I believe as I’ve mentioned previously, I’m not that into public spaces, though I have nothing against them personally. But there is one such public space I dig, and at least sporadically, have enjoyed over time; the Grand Performances series which have taken place for some 24 years. This has been a publicly and privately funded nonprofit enterprise bringing music and other arts for free to the downtown L.A. venue of the Water Court at the California Plaza.
Ordinarily the plaza is an open air dining and coffee drinking space set on a tier, that is you can park underneath or walk up to its plateau fronting an elevated Grand Avenue from lower Olive Street on its eastern side, where the plaza is set among massive office towers and the Omni Hotel. Across Olive is the apex of Angel’s Flight, a funicular rail that goes up and down a short run of Bunker Hill. Angel’s Flight (having re-opened recently after being shut down for a decade in the wake of a fatal accident) has been seen in noir films such as the lurid ‘50s masterpiece Kiss Me Deadly with Ralph Meeker as the best Mike Hammer ever, to the recent Our Family’s Wedding, a comedy about the misadventures of an African-American groom and his Mexican-American bride and their respective soon to be in-laws.
Back to Grand Performances. Over the years a broad range of sound and visuals have been on tap at this space from the retro lounge/world beat band Pink Martini, the Guangdong Modern Dance Company, the Watts Prophets, the spoken word progenitors who came out o the Watts riots of ’65, the music of Battlestar Galactica (and this is not the time to delineate the current incarnation of Battlestar and its Caprica offspring on cable, but suffice it to say this sci-fi epic ain’t your daddy’s ‘80s Battlestar helmed by Bonanza’s Lorne Greene on network TV), the Dakah Hip Hop Orchestra, to the silent film, La Passion de Jeanne D’Arc with a live score accompanying it featuring strings and a choir.
The good doctor and I happily caught two groups performing the other Friday night. The first act was Bassekou Kouyate and Ngoni Ba and the second band was Dengue Fever. The first group was a Mali band headed by this cat, Bassekou Kouyate, who plays the ngoni — a lute said to be the ancestor to the banjo slaves in the U.S. created — like John Lee Hooker crossed with Jimi Hendrix. Ngoni Ba apparently means the Big Ngoni and his band, fronted by his wife, lead singer Ami Sacko, the “Tina Turner of Mali,” tore it up on what seemed to me was an amalgam of Malian rhythms and beats infused with the Delta Blues.

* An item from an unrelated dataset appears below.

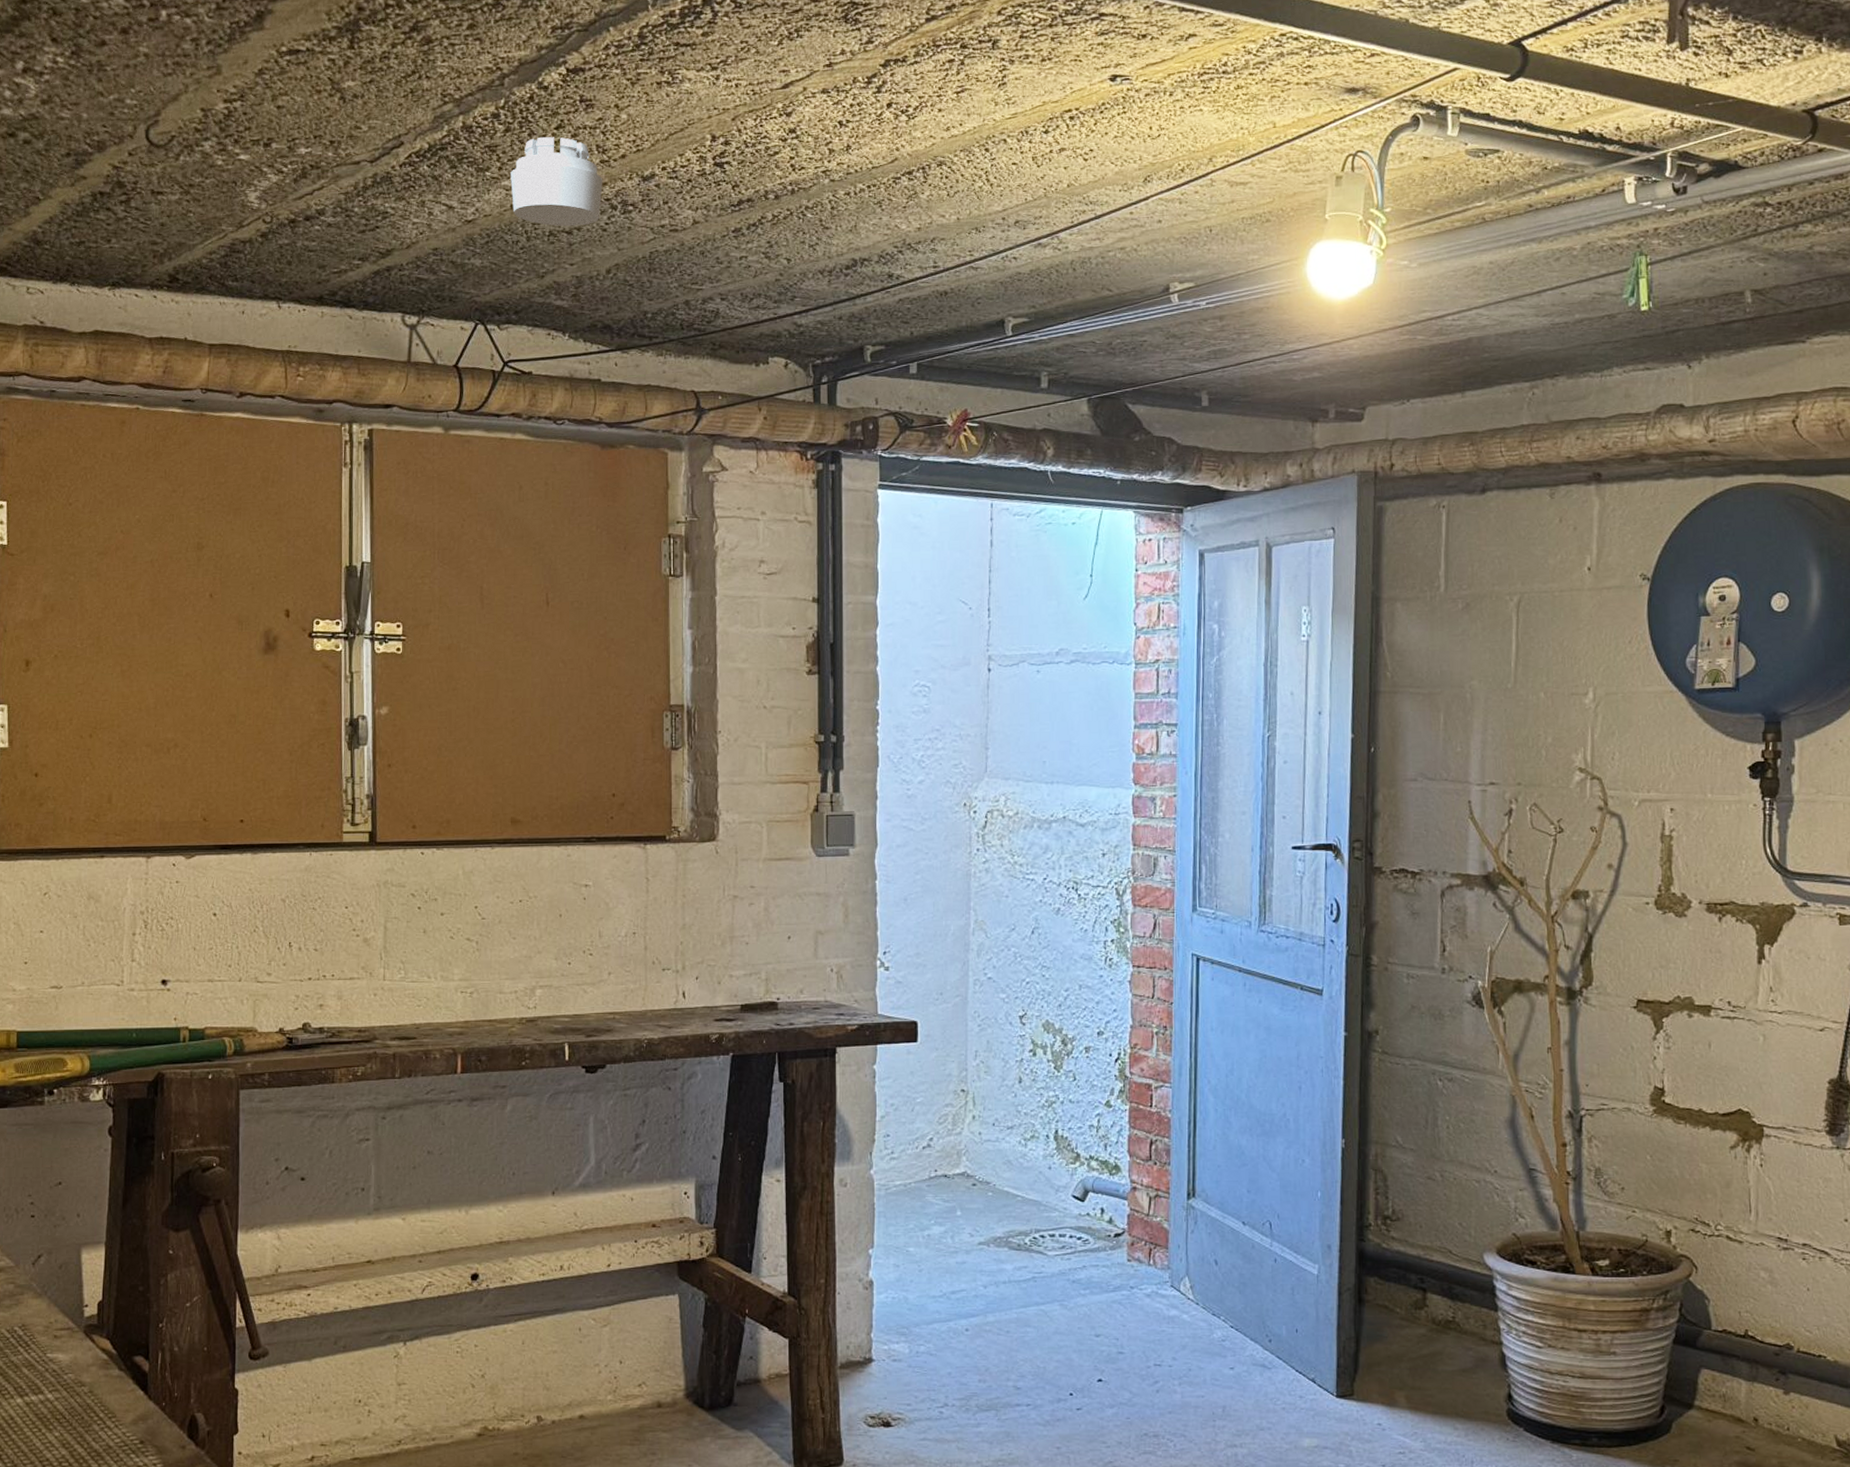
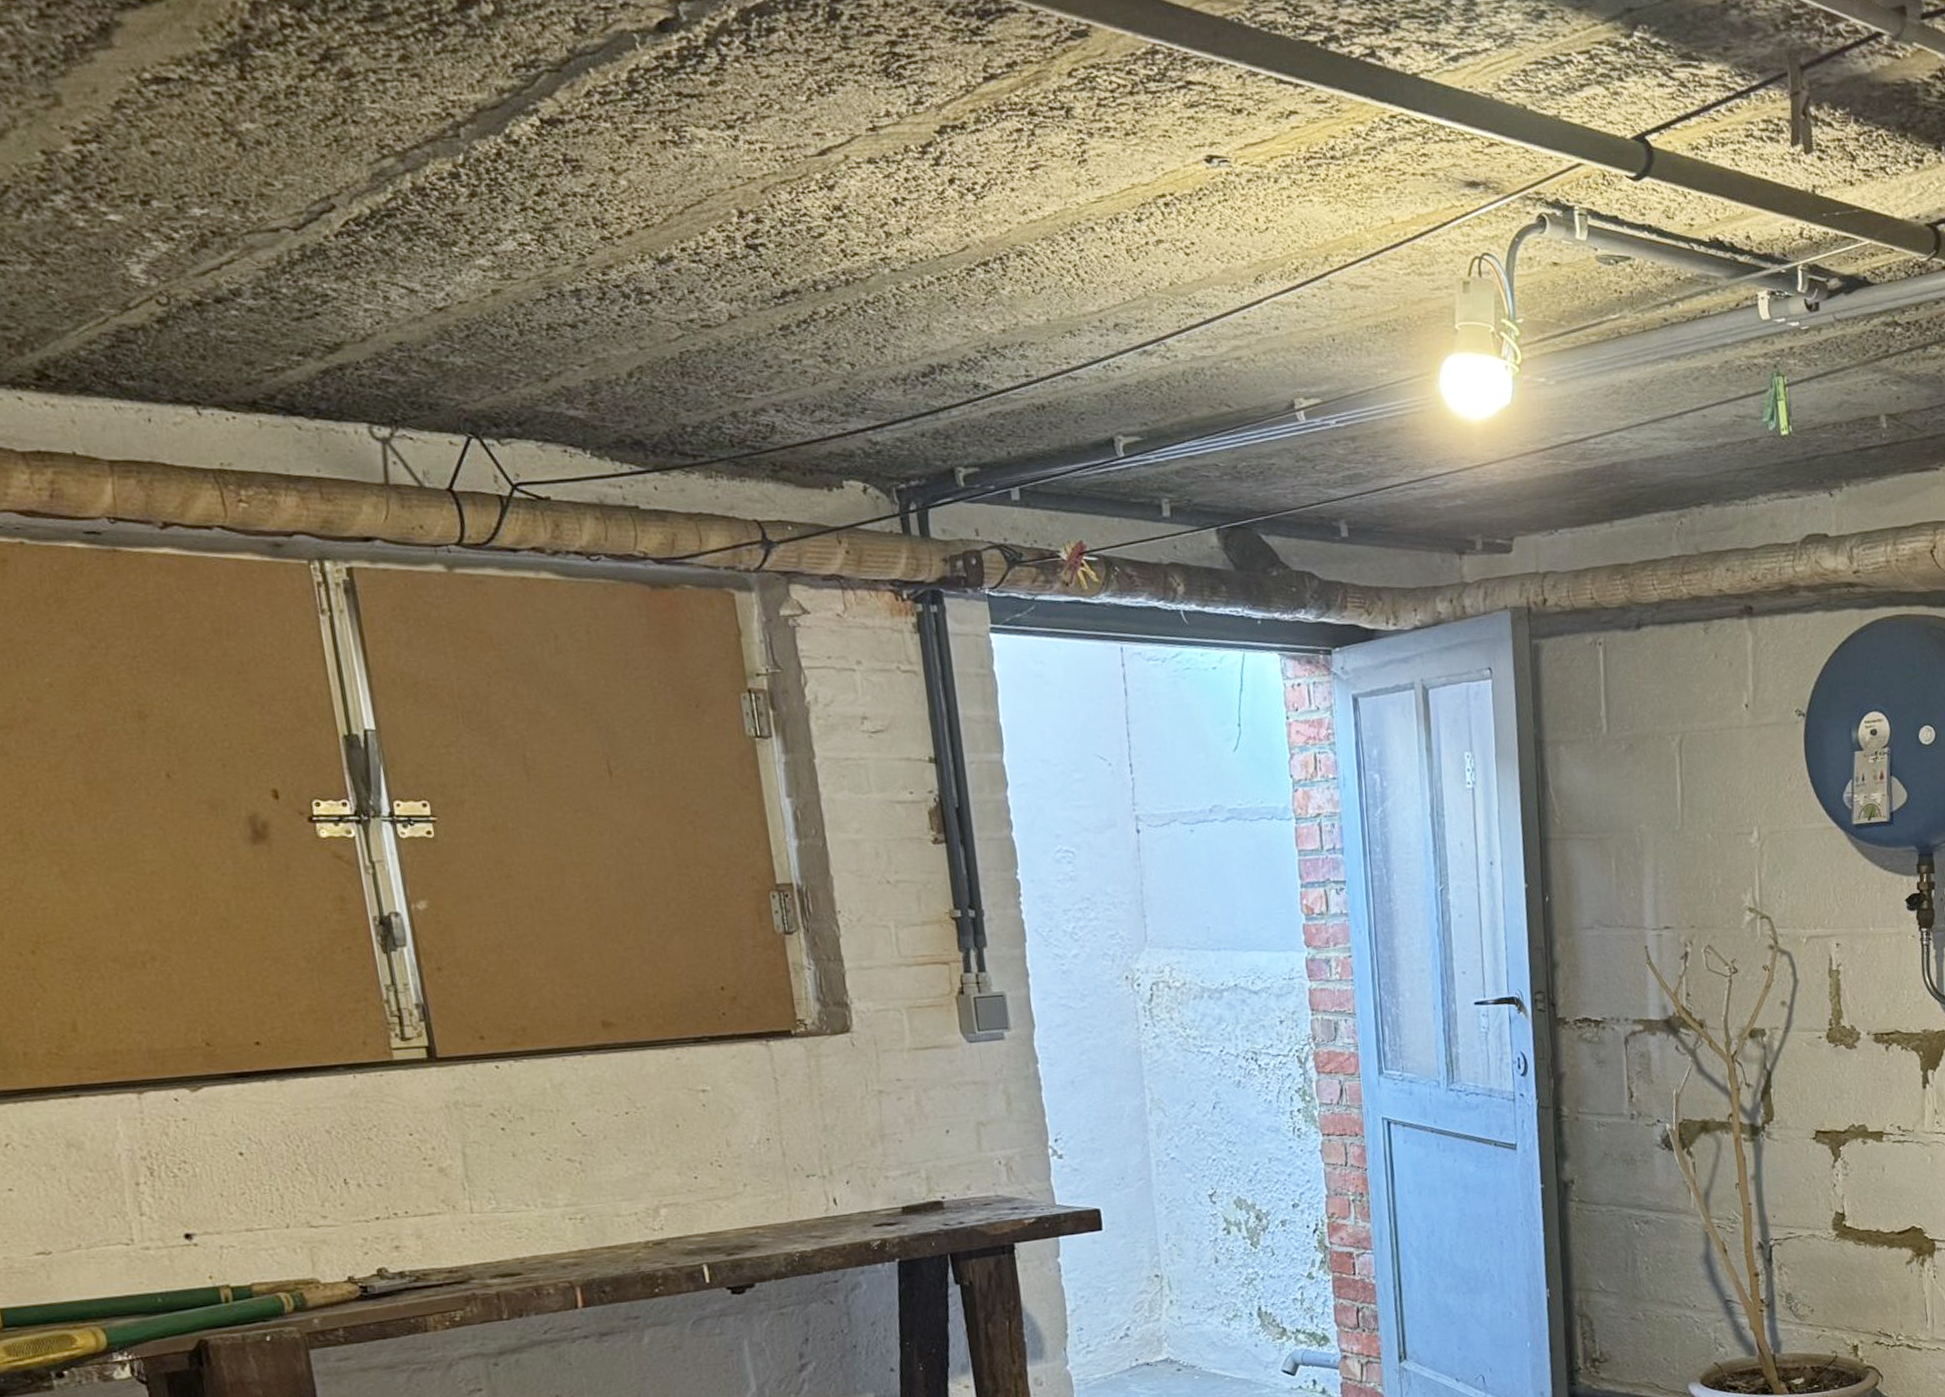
smoke detector: present [511,137,603,227] -> none [485,205,610,319]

Dengue Fever I’d been hoping to see for some time as I’d first heard their music on an in-studio gig they did on KCRW’s Morning Becomes Eclectic. Dengue is an L.A.-based band that blends what they say is psychedelic rock with Cambodian pop music and lyrics. Maybe touring has mellowed the band some as their sound to us had more of a jazz-rock/fusion flavor Friday night while lead singer Chhom Nimol belted out the tunes. She’s one of those petite women like Christina Aguilera who has a hell of a set of pipes. I have no idea what any of the songs she sang meant, but she and the band rocked the house.
There’s an annual Central Avenue Jazz Festival in South Central L.A. where singer Ernie Andrews, one of the last of the old schoolers, still performs. The Santa Monica Pier has a free music series and the likes of Natacha Atlas have done free performances at the Getty.
I don’t know if a people’s music, subsidized music let’s say, breaks down cultural and racial barriers, but anything that gets people out to groove is a cool thing.
The revolution may not be televised, but it’s got to have a soundtrack.